²Department of Biochemistry, Faculty of Science, Charles University, Prague, CZ

 

            Natural killer (NK) cells are cytotoxic effector lymphocytes, which do not express antigen-specific cell surface receptors. NK receptors that mediate signals leading to the initiation or supression of natural cytotoxicity processes are poorly characterized. Moreover, these receptors may associate with other co-stimulating molecules and adaptor proteins, which transduce the signal from the receptor to the cell. Such complexes may be observed as biochemically distinct parts of plasmatic membranes and are commonly referred to micro domains or glycosphingolipid enriched microdomains (GEMs). They are enriched in GPI-anchored and acetylated proteins and in cholesterol and glycosphingolipids. It is believed that they may aid in signal transduction as well as in trafficking through the secretory and endocytic pathways and in cell to cell interaction.

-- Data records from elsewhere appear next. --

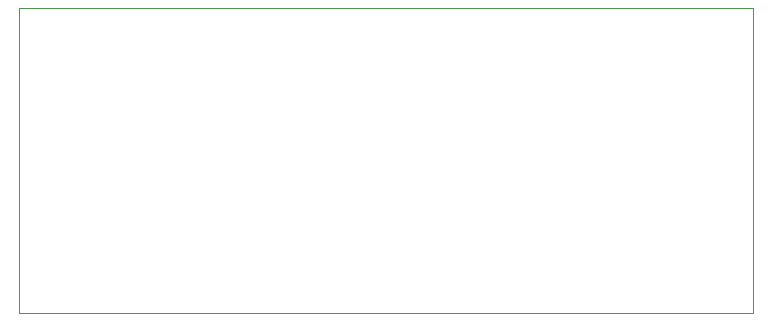
<source format=gbr>
%TF.GenerationSoftware,KiCad,Pcbnew,7.0.9*%
%TF.CreationDate,2024-10-04T13:57:54+02:00*%
%TF.ProjectId,espnow-sonda,6573706e-6f77-42d7-936f-6e64612e6b69,rev?*%
%TF.SameCoordinates,Original*%
%TF.FileFunction,Profile,NP*%
%FSLAX46Y46*%
G04 Gerber Fmt 4.6, Leading zero omitted, Abs format (unit mm)*
G04 Created by KiCad (PCBNEW 7.0.9) date 2024-10-04 13:57:54*
%MOMM*%
%LPD*%
G01*
G04 APERTURE LIST*
%TA.AperFunction,Profile*%
%ADD10C,0.100000*%
%TD*%
G04 APERTURE END LIST*
D10*
X46580000Y-40020000D02*
X108700000Y-40020000D01*
X108700000Y-65820000D01*
X46580000Y-65820000D01*
X46580000Y-40020000D01*
M02*

</source>
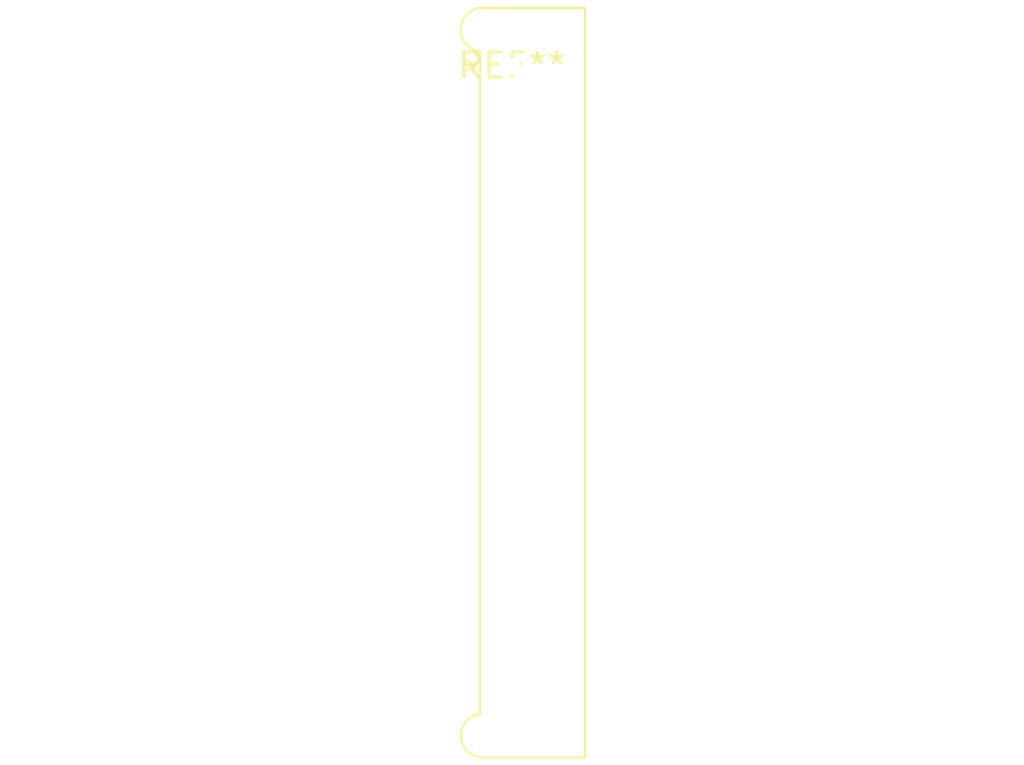
<source format=kicad_pcb>
(kicad_pcb (version 20240108) (generator pcbnew)

  (general
    (thickness 1.6)
  )

  (paper "A4")
  (layers
    (0 "F.Cu" signal)
    (31 "B.Cu" signal)
    (32 "B.Adhes" user "B.Adhesive")
    (33 "F.Adhes" user "F.Adhesive")
    (34 "B.Paste" user)
    (35 "F.Paste" user)
    (36 "B.SilkS" user "B.Silkscreen")
    (37 "F.SilkS" user "F.Silkscreen")
    (38 "B.Mask" user)
    (39 "F.Mask" user)
    (40 "Dwgs.User" user "User.Drawings")
    (41 "Cmts.User" user "User.Comments")
    (42 "Eco1.User" user "User.Eco1")
    (43 "Eco2.User" user "User.Eco2")
    (44 "Edge.Cuts" user)
    (45 "Margin" user)
    (46 "B.CrtYd" user "B.Courtyard")
    (47 "F.CrtYd" user "F.Courtyard")
    (48 "B.Fab" user)
    (49 "F.Fab" user)
    (50 "User.1" user)
    (51 "User.2" user)
    (52 "User.3" user)
    (53 "User.4" user)
    (54 "User.5" user)
    (55 "User.6" user)
    (56 "User.7" user)
    (57 "User.8" user)
    (58 "User.9" user)
  )

  (setup
    (pad_to_mask_clearance 0)
    (pcbplotparams
      (layerselection 0x00010fc_ffffffff)
      (plot_on_all_layers_selection 0x0000000_00000000)
      (disableapertmacros false)
      (usegerberextensions false)
      (usegerberattributes false)
      (usegerberadvancedattributes false)
      (creategerberjobfile false)
      (dashed_line_dash_ratio 12.000000)
      (dashed_line_gap_ratio 3.000000)
      (svgprecision 4)
      (plotframeref false)
      (viasonmask false)
      (mode 1)
      (useauxorigin false)
      (hpglpennumber 1)
      (hpglpenspeed 20)
      (hpglpendiameter 15.000000)
      (dxfpolygonmode false)
      (dxfimperialunits false)
      (dxfusepcbnewfont false)
      (psnegative false)
      (psa4output false)
      (plotreference false)
      (plotvalue false)
      (plotinvisibletext false)
      (sketchpadsonfab false)
      (subtractmaskfromsilk false)
      (outputformat 1)
      (mirror false)
      (drillshape 1)
      (scaleselection 1)
      (outputdirectory "")
    )
  )

  (net 0 "")

  (footprint "Molex_Picoflex_90325-0026_2x13_P1.27mm_Vertical" (layer "F.Cu") (at 0 0))

)

</source>
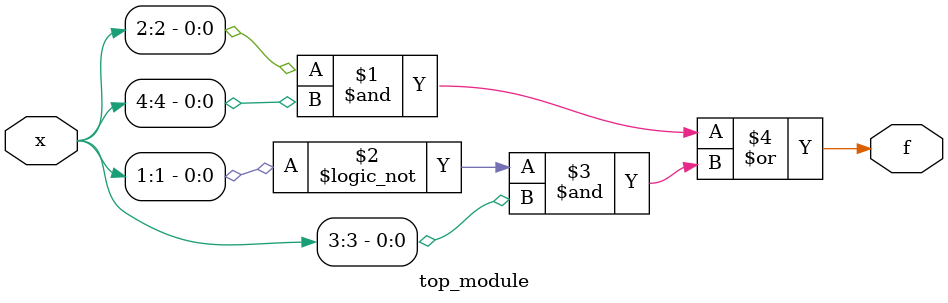
<source format=v>
module top_module (
    input [4:1] x, 
    output f );

    or(f, x[2]&x[4], !x[1]&x[3]);

endmodule

</source>
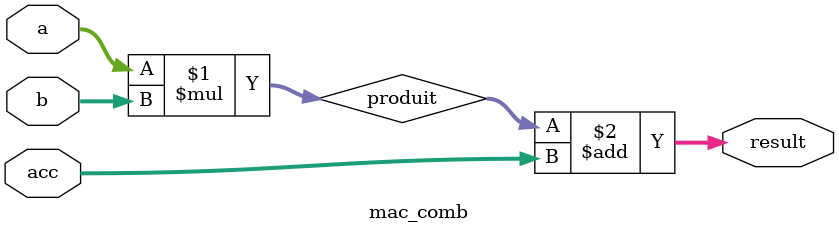
<source format=v>
module mac_comb(
    input [7:0] a,       
    input [7:0] b,       
    input [15:0] acc,    
    output [15:0] result 
);

    wire [15:0] produit;

    assign produit = a * b;

    assign result = produit + acc;

endmodule


</source>
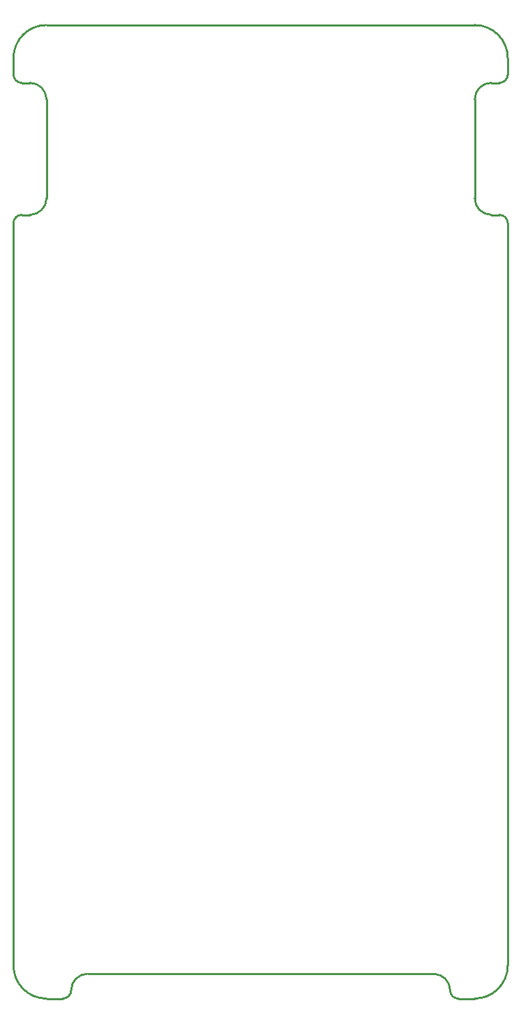
<source format=gko>
G04 Layer: BoardOutlineLayer*
G04 EasyEDA v6.5.51, 2025-09-03 10:09:53*
G04 82822ffc499f437880ef7a522e439a80,3c8b1c4139ec4bbbaae9228842dbec63,10*
G04 Gerber Generator version 0.2*
G04 Scale: 100 percent, Rotated: No, Reflected: No *
G04 Dimensions in millimeters *
G04 leading zeros omitted , absolute positions ,4 integer and 5 decimal *
%FSLAX45Y45*%
%MOMM*%

%ADD10C,0.2540*%
%ADD11C,0.0117*%
D10*
X399999Y0D02*
G01*
X5599988Y0D01*
X5599988Y-2099995D02*
G01*
X5599983Y-899998D01*
X-101Y-11400005D02*
G01*
X0Y-2399995D01*
X5999988Y-2399995D02*
G01*
X5999891Y-11400005D01*
X399897Y-11799999D02*
G01*
X599899Y-11800004D01*
X5399890Y-11799999D02*
G01*
X5599892Y-11799999D01*
X899899Y-11500004D02*
G01*
X5099890Y-11500004D01*
X0Y-399999D02*
G01*
X0Y-599998D01*
X199994Y-699998D02*
G01*
X99999Y-699998D01*
X99999Y-2299995D02*
G01*
X199999Y-2299995D01*
X5799988Y-699998D02*
G01*
X5899988Y-699998D01*
X6000241Y-400050D02*
G01*
X5999988Y-599998D01*
X5799983Y-2299995D02*
G01*
X5899988Y-2299995D01*
X399994Y-899998D02*
G01*
X400006Y-2099993D01*
G75*
G01*
X5299885Y-11700002D02*
G03*
X5099886Y-11500002I-199999J0D01*
G75*
G01*
X899897Y-11500002D02*
G03*
X699897Y-11700002I0J-200000D01*
G75*
G01*
X599897Y-11800004D02*
G03*
X699900Y-11700002I0J100002D01*
G75*
G01*
X5999881Y-11400000D02*
G02*
X5599882Y-11799999I-399999J0D01*
G75*
G01*
X399898Y-11800002D02*
G02*
X-102Y-11400003I0J399999D01*
G75*
G01*
X0Y-399999D02*
G02*
X399999Y0I399999J0D01*
G75*
G01*
X5299885Y-11700002D02*
G03*
X5399888Y-11800004I100003J0D01*
G75*
G01*
X5599989Y0D02*
G02*
X6000227Y-399999I239J-399999D01*
G75*
G01*
X5599989Y-2099996D02*
G03*
X5799988Y-2299995I199999J0D01*
G75*
G01*
X5799988Y-699999D02*
G03*
X5599989Y-899998I0J-199999D01*
G75*
G01*
X200000Y-2299995D02*
G03*
X399999Y-2099996I0J199999D01*
G75*
G01*
X399999Y-899998D02*
G03*
X200000Y-699999I-199999J0D01*
G75*
G01*
X5999988Y-2399995D02*
G03*
X5899988Y-2299995I-100000J0D01*
G75*
G01*
X5899988Y-699999D02*
G03*
X5999988Y-599999I0J100000D01*
G75*
G01*
X0Y-599999D02*
G03*
X100000Y-699999I100000J0D01*
G75*
G01*
X100000Y-2299995D02*
G03*
X0Y-2399995I0J-100000D01*

%LPD*%
M02*

</source>
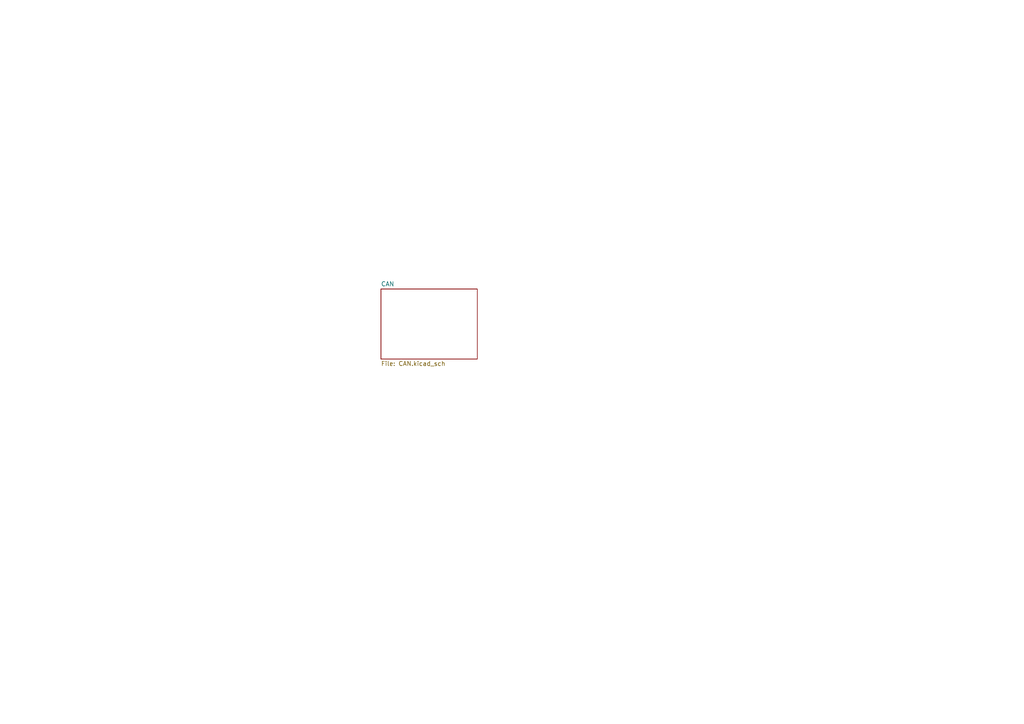
<source format=kicad_sch>
(kicad_sch (version 20230121) (generator eeschema)

  (uuid f948908f-a766-40c4-8fbf-8f39d474d206)

  (paper "A4")

  


  (sheet (at 110.49 83.82) (size 27.94 20.32) (fields_autoplaced)
    (stroke (width 0.1524) (type solid))
    (fill (color 0 0 0 0.0000))
    (uuid 586849b9-fb15-4568-b1e3-9a7c9a1e291d)
    (property "Sheetname" "CAN" (at 110.49 83.1084 0)
      (effects (font (size 1.27 1.27)) (justify left bottom))
    )
    (property "Sheetfile" "CAN.kicad_sch" (at 110.49 104.7246 0)
      (effects (font (size 1.27 1.27)) (justify left top))
    )
    (instances
      (project "CAN_Bus"
        (path "/f948908f-a766-40c4-8fbf-8f39d474d206" (page "2"))
      )
    )
  )

  (sheet_instances
    (path "/" (page "1"))
  )
)

</source>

            In this study we focused on membrane microdomains from rat NK leukaemia cell line (RNK-16). For detailed characterization we used a shotgun strategy based on microcapillary HPLC – tandem mass spectrometry. Aditionally, we applied techniques of native electrophoresis for detailed mapping of protein complexes present in the GEMs. We have identified a large number of proteins (e.g. gp-42, CD2, LAT, CD161, CD44 or g-proteins in GEM and tubuline in non-GEM fractions).

            Financial support: MSM 113100001, AV0Z5020903.